### YOUR INSTRUCTIONS:
Each line below must be printed exactly as it stands.

### INPUT FOR THIS TASK:

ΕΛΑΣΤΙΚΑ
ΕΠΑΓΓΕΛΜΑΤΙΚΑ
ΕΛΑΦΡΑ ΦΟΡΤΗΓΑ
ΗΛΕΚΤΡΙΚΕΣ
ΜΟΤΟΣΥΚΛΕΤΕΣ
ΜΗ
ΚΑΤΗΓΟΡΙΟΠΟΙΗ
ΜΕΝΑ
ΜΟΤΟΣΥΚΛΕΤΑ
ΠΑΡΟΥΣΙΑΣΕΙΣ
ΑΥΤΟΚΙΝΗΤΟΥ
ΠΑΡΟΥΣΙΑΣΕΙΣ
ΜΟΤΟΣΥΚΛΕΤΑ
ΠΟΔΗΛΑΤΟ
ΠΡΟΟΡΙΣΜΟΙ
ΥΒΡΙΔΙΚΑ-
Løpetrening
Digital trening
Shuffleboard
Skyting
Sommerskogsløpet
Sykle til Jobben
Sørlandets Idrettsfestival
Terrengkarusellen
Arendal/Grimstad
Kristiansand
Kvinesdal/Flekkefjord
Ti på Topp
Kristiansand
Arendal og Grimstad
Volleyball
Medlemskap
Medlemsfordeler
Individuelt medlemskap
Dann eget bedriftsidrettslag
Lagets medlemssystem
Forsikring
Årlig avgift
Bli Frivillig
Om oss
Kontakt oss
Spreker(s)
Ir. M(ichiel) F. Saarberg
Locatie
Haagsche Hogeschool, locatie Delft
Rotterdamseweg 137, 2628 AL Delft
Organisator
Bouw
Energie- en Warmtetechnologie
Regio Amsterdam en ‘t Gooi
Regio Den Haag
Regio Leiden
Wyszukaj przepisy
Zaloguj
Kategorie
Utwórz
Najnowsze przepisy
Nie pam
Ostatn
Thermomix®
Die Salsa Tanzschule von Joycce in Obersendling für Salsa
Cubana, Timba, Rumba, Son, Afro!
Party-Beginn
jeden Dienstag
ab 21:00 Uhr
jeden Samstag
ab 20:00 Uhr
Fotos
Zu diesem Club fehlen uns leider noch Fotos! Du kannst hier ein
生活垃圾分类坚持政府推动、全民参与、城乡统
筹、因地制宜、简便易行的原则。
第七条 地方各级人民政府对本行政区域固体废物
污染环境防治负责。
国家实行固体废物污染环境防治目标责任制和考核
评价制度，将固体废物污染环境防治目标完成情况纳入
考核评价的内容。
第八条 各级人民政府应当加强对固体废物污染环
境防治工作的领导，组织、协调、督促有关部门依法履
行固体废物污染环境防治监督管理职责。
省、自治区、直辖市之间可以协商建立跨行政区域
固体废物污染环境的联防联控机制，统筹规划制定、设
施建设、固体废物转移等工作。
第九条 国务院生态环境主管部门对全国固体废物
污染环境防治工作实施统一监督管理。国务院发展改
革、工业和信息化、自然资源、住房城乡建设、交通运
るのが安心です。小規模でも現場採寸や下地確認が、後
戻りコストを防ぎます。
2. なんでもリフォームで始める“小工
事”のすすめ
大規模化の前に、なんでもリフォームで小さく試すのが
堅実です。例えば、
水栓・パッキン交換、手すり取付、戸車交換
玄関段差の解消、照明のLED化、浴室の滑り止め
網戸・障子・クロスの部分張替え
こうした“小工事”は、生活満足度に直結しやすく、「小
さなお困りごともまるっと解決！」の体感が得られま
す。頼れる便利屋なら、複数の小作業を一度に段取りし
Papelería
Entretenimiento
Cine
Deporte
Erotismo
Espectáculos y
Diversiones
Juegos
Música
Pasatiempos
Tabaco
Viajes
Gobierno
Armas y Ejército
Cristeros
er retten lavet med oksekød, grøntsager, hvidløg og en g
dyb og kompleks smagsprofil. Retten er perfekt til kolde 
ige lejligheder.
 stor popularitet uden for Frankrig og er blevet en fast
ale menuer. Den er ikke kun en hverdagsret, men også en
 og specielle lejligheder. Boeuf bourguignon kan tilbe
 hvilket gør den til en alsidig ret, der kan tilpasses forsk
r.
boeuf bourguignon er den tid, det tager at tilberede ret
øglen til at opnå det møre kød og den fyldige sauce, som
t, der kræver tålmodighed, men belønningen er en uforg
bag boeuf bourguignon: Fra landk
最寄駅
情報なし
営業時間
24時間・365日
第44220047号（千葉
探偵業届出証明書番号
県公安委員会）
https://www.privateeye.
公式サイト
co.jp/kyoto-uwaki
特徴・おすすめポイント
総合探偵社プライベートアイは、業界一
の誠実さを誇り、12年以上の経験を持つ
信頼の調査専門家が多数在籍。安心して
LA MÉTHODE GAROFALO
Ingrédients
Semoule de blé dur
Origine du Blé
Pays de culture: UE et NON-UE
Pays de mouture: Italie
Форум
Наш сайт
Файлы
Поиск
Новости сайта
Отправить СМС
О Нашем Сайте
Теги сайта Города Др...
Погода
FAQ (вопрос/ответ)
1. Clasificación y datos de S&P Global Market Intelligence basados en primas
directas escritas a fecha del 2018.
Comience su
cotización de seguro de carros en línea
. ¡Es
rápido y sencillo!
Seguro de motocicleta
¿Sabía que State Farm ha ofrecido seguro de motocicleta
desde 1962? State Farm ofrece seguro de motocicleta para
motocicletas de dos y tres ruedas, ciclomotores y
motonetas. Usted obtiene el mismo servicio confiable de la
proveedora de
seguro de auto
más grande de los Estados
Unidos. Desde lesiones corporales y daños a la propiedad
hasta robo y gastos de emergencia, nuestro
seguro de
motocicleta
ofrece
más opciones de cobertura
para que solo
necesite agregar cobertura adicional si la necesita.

### RESULT OF THIS EXERCISE:
ΕΛΑΣΤΙΚΑ
ΕΠΑΓΓΕΛΜΑΤΙΚΑ
ΕΛΑΦΡΑ ΦΟΡΤΗΓΑ
ΗΛΕΚΤΡΙΚΕΣ
ΜΟΤΟΣΥΚΛΕΤΕΣ
ΜΗ
ΚΑΤΗΓΟΡΙΟΠΟΙΗ
ΜΕΝΑ
ΜΟΤΟΣΥΚΛΕΤΑ
ΠΑΡΟΥΣΙΑΣΕΙΣ
ΑΥΤΟΚΙΝΗΤΟΥ
ΠΑΡΟΥΣΙΑΣΕΙΣ
ΜΟΤΟΣΥΚΛΕΤΑ
ΠΟΔΗΛΑΤΟ
ΠΡΟΟΡΙΣΜΟΙ
ΥΒΡΙΔΙΚΑ-
Løpetrening
Digital trening
Shuffleboard
Skyting
Sommerskogsløpet
Sykle til Jobben
Sørlandets Idrettsfestival
Terrengkarusellen
Arendal/Grimstad
Kristiansand
Kvinesdal/Flekkefjord
Ti på Topp
Kristiansand
Arendal og Grimstad
Volleyball
Medlemskap
Medlemsfordeler
Individuelt medlemskap
Dann eget bedriftsidrettslag
Lagets medlemssystem
Forsikring
Årlig avgift
Bli Frivillig
Om oss
Kontakt oss
Spreker(s)
Ir. M(ichiel) F. Saarberg
Locatie
Haagsche Hogeschool, locatie Delft
Rotterdamseweg 137, 2628 AL Delft
Organisator
Bouw
Energie- en Warmtetechnologie
Regio Amsterdam en ‘t Gooi
Regio Den Haag
Regio Leiden
Wyszukaj przepisy
Zaloguj
Kategorie
Utwórz
Najnowsze przepisy
Nie pam
Ostatn
Thermomix®
Die Salsa Tanzschule von Joycce in Obersendling für Salsa
Cubana, Timba, Rumba, Son, Afro!
Party-Beginn
jeden Dienstag
ab 21:00 Uhr
jeden Samstag
ab 20:00 Uhr
Fotos
Zu diesem Club fehlen uns leider noch Fotos! Du kannst hier ein
生活垃圾分类坚持政府推动、全民参与、城乡统
筹、因地制宜、简便易行的原则。
第七条 地方各级人民政府对本行政区域固体废物
污染环境防治负责。
国家实行固体废物污染环境防治目标责任制和考核
评价制度，将固体废物污染环境防治目标完成情况纳入
考核评价的内容。
第八条 各级人民政府应当加强对固体废物污染环
境防治工作的领导，组织、协调、督促有关部门依法履
行固体废物污染环境防治监督管理职责。
省、自治区、直辖市之间可以协商建立跨行政区域
固体废物污染环境的联防联控机制，统筹规划制定、设
施建设、固体废物转移等工作。
第九条 国务院生态环境主管部门对全国固体废物
污染环境防治工作实施统一监督管理。国务院发展改
革、工业和信息化、自然资源、住房城乡建设、交通运
るのが安心です。小規模でも現場採寸や下地確認が、後
戻りコストを防ぎます。
2. なんでもリフォームで始める“小工
事”のすすめ
大規模化の前に、なんでもリフォームで小さく試すのが
堅実です。例えば、
水栓・パッキン交換、手すり取付、戸車交換
玄関段差の解消、照明のLED化、浴室の滑り止め
網戸・障子・クロスの部分張替え
こうした“小工事”は、生活満足度に直結しやすく、「小
さなお困りごともまるっと解決！」の体感が得られま
す。頼れる便利屋なら、複数の小作業を一度に段取りし
Papelería
Entretenimiento
Cine
Deporte
Erotismo
Espectáculos y
Diversiones
Juegos
Música
Pasatiempos
Tabaco
Viajes
Gobierno
Armas y Ejército
Cristeros
er retten lavet med oksekød, grøntsager, hvidløg og en g
dyb og kompleks smagsprofil. Retten er perfekt til kolde 
ige lejligheder.
 stor popularitet uden for Frankrig og er blevet en fast
ale menuer. Den er ikke kun en hverdagsret, men også en
 og specielle lejligheder. Boeuf bourguignon kan tilbe
 hvilket gør den til en alsidig ret, der kan tilpasses forsk
r.
boeuf bourguignon er den tid, det tager at tilberede ret
øglen til at opnå det møre kød og den fyldige sauce, som
t, der kræver tålmodighed, men belønningen er en uforg
bag boeuf bourguignon: Fra landk
最寄駅
情報なし
営業時間
24時間・365日
第44220047号（千葉
探偵業届出証明書番号
県公安委員会）
https://www.privateeye.
公式サイト
co.jp/kyoto-uwaki
特徴・おすすめポイント
総合探偵社プライベートアイは、業界一
の誠実さを誇り、12年以上の経験を持つ
信頼の調査専門家が多数在籍。安心して
LA MÉTHODE GAROFALO
Ingrédients
Semoule de blé dur
Origine du Blé
Pays de culture: UE et NON-UE
Pays de mouture: Italie
Форум
Наш сайт
Файлы
Поиск
Новости сайта
Отправить СМС
О Нашем Сайте
Теги сайта Города Др...
Погода
FAQ (вопрос/ответ)
1. Clasificación y datos de S&P Global Market Intelligence basados en primas
directas escritas a fecha del 2018.
Comience su
cotización de seguro de carros en línea
. ¡Es
rápido y sencillo!
Seguro de motocicleta
¿Sabía que State Farm ha ofrecido seguro de motocicleta
desde 1962? State Farm ofrece seguro de motocicleta para
motocicletas de dos y tres ruedas, ciclomotores y
motonetas. Usted obtiene el mismo servicio confiable de la
proveedora de
seguro de auto
más grande de los Estados
Unidos. Desde lesiones corporales y daños a la propiedad
hasta robo y gastos de emergencia, nuestro
seguro de
motocicleta
ofrece
más opciones de cobertura
para que solo
necesite agregar cobertura adicional si la necesita.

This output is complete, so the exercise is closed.